──────── GIVEN RECORDS
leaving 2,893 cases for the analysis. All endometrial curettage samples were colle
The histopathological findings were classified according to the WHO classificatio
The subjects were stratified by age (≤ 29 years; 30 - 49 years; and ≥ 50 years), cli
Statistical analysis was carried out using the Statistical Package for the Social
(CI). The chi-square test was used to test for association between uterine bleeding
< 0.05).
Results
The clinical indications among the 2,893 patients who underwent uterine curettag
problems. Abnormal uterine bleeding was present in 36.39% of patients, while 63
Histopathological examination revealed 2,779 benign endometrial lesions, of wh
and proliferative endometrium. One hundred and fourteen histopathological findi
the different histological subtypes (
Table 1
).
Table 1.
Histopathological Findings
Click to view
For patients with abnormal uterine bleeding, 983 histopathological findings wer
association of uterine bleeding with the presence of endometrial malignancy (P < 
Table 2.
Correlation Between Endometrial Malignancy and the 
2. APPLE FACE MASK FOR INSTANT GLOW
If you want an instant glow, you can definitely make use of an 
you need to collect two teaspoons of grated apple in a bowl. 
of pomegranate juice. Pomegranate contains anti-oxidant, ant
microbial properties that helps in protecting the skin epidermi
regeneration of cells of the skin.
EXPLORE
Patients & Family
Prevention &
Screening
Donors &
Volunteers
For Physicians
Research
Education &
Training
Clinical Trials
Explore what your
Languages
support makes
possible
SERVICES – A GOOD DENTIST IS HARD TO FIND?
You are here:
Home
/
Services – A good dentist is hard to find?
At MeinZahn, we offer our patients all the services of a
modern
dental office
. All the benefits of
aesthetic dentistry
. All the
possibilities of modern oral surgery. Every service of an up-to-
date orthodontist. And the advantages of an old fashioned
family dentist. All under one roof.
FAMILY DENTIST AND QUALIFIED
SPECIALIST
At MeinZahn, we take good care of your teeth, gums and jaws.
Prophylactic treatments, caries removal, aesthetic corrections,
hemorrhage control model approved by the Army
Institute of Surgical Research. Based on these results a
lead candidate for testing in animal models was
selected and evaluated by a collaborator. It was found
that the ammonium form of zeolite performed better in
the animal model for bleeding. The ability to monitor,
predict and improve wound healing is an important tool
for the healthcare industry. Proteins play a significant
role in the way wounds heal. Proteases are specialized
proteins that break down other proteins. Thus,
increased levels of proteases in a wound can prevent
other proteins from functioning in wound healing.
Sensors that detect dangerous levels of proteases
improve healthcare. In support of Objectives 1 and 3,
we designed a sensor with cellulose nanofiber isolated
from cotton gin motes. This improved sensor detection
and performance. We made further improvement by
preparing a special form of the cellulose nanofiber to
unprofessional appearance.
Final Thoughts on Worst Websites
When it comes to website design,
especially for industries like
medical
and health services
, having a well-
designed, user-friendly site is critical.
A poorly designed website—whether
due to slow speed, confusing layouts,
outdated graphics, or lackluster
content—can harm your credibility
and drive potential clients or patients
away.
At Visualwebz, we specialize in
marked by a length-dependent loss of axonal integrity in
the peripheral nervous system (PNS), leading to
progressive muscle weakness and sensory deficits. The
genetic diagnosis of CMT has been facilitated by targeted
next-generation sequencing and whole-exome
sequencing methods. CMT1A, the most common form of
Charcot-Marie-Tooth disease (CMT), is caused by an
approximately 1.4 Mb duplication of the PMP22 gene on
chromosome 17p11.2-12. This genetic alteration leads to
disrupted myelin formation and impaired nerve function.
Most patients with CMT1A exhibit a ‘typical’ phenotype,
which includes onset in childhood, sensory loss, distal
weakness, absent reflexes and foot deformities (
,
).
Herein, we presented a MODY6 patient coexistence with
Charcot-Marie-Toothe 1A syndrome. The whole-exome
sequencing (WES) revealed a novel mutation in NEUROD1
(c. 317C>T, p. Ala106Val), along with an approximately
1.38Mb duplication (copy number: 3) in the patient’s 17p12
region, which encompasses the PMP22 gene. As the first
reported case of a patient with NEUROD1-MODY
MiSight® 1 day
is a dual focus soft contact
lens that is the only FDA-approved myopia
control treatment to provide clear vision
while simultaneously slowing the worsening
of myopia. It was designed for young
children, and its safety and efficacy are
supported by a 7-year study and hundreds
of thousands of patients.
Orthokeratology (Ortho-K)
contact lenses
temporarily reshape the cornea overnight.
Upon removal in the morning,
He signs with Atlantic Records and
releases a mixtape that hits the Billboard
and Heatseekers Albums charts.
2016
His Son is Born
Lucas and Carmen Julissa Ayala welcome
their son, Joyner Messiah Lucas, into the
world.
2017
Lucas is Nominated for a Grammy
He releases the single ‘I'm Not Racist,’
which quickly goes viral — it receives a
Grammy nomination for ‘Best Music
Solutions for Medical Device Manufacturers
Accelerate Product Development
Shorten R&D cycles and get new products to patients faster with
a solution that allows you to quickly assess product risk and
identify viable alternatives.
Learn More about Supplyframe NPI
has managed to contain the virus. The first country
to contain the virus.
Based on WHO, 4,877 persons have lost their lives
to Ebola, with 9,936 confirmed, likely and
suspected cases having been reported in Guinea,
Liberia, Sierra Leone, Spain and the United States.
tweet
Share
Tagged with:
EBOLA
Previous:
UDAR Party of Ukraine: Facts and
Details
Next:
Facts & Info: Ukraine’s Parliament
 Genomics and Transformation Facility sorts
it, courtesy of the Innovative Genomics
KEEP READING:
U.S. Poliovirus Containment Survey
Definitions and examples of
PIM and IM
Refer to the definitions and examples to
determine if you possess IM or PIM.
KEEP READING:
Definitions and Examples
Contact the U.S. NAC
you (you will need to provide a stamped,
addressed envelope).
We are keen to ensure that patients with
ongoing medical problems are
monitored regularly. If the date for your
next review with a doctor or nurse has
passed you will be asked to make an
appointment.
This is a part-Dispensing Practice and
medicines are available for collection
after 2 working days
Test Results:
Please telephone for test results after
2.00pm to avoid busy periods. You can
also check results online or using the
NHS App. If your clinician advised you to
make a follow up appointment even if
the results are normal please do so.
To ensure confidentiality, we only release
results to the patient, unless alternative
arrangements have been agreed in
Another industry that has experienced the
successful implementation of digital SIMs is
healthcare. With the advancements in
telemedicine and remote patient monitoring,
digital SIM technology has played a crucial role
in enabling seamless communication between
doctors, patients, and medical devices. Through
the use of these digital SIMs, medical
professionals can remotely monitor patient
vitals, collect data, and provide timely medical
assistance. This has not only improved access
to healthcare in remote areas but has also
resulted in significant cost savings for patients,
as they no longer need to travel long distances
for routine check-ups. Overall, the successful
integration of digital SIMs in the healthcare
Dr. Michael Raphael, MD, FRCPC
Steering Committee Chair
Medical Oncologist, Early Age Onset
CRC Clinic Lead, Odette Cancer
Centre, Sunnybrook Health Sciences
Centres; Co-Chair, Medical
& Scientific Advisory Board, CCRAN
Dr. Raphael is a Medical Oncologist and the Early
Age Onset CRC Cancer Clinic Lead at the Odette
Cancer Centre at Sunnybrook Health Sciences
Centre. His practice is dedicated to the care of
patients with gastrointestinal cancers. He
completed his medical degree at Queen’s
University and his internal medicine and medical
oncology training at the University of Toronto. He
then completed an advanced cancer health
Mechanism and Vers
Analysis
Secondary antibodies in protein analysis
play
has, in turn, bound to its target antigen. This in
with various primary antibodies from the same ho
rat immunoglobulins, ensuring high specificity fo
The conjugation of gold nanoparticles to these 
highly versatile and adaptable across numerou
────────────────
WHAT THE TASK ASKS
From the entries, copy out each line containing the word "first".

REPLY TO THE EXERCISE
region, which encompasses the PMP22 gene. As the first
has managed to contain the virus. The first country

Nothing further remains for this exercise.